Only some lines are wanted. Transcribe, exactly, the lines below from the line with "jejich úbytek. Prodejny osazují moderními" up to and including the line with "Soubory cookie používáme ke shromažďování".

- Exercise material
= = = = =

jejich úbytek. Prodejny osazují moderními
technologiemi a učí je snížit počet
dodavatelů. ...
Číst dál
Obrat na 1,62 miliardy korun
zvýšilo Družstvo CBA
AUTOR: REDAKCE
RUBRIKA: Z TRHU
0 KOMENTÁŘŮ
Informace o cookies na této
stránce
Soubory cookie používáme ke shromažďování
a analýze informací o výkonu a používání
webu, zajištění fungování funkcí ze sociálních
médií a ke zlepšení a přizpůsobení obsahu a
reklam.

= = = = =

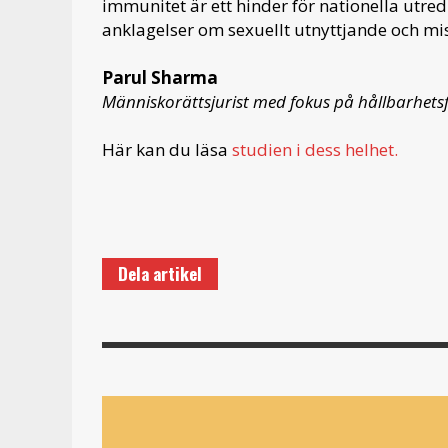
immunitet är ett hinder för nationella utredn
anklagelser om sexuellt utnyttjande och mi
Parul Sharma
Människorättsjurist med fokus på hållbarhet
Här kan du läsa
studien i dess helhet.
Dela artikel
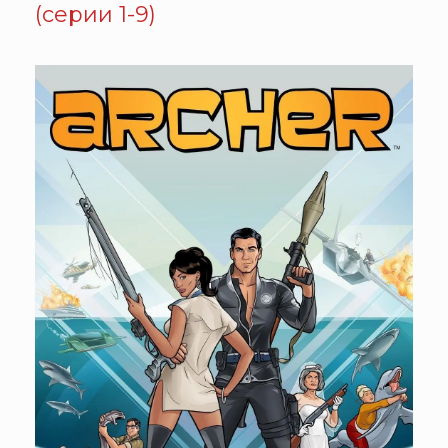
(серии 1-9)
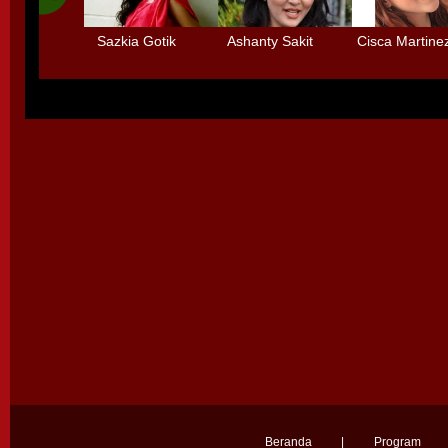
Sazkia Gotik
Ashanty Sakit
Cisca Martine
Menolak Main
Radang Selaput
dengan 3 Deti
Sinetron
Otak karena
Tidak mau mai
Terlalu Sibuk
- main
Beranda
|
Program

= = = = =

- Output
jejich úbytek. Prodejny osazují moderními
technologiemi a učí je snížit počet
dodavatelů. ...
Číst dál
Obrat na 1,62 miliardy korun
zvýšilo Družstvo CBA
AUTOR: REDAKCE
RUBRIKA: Z TRHU
0 KOMENTÁŘŮ
Informace o cookies na této
stránce
Soubory cookie používáme ke shromažďování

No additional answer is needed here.